This new issue of AFRIKADAA proposes a reflection on the Silent Revolts in the West Indies-Guyana and the Indian Ocean, and the relationship between art and activism. This editorial space as a space of refuge punctuated by different photographs of mangroves in which activists, artists and researchers bring us their warlike responses as diverse as the art-militant melee is direct and complex. A particular focus on the work of Guadeloupean artist Jay Ramier, of black music as an act of resistance, announcing the upcoming opening of his solo exhibition Keep Burning Fire/Gadé Difé Limé at the Palais de Tokyo.
The voices expressed through AFRIKADAA today fill a gap between the colonial continuum of discourse and local resistance practices, and show that continuing to speak of “us” without “we” demonstrates a global misunderstanding of discriminatory and postcolonial issues. AFRIKADAA thus stands out as a rock of resistance to practices of legitimization of power. We have tried to respond to this in this new issue of the AFRIKADAA magazine, which freely dreams of piercing the walls of current emancipation in order to fully blow and then let the sulphur flow. “Duty to blow, we will not be a crushed generation” – Édouard Glissant
“Capitalism is the mortal enemy of activism – the poison of revolts.”
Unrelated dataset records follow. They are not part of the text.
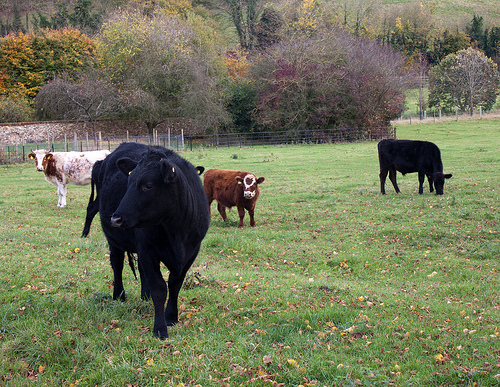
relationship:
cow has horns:
[26, 146, 110, 209] [29, 148, 54, 156]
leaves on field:
[2, 186, 497, 386] [0, 119, 500, 387]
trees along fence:
[0, 14, 406, 142] [3, 125, 187, 162]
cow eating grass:
[373, 136, 454, 193] [3, 122, 500, 384]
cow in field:
[376, 137, 453, 195] [5, 121, 500, 385]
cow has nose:
[81, 140, 211, 339] [111, 216, 125, 228]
The live editorial act of the last issue of the magazine AFRIKADAA on the theme “silent revolts” within the Palais de Tokyo will be thought as a field of experimentation, trembling, rumbling, punctuated by messages to the sound of percussion where tradition and modernity are questioned, rethought, translated and found in the space of refuge of the mangrove; where the invited artists will question a poetics of the relationship, immateriality and the act of performing a magazine.
Through a landscape of lianas and a series of suspended flags created by artist Jay Ramier to poetically and politically revisit the flag of Guadeloupe, AFRIKADAA’s guest artists will shake the walls of the Palais de Tokyo with shouts, chants, readings, musical sessions, and performances, which will follow the rhythms of texts from the new publication whispered/screamed and mixed like a collective jam session.
In doing so, this event will be an opportunity to enter into dialogue with the exhibition of the artist Jay Ramier (Keep Burning Fire/Gadé Difé Limé) and to consider forms of sharing through gesture, awakening and energy via performance where sound narratives will resonate at the heart of the program proposed by the curator Pascale Obolo.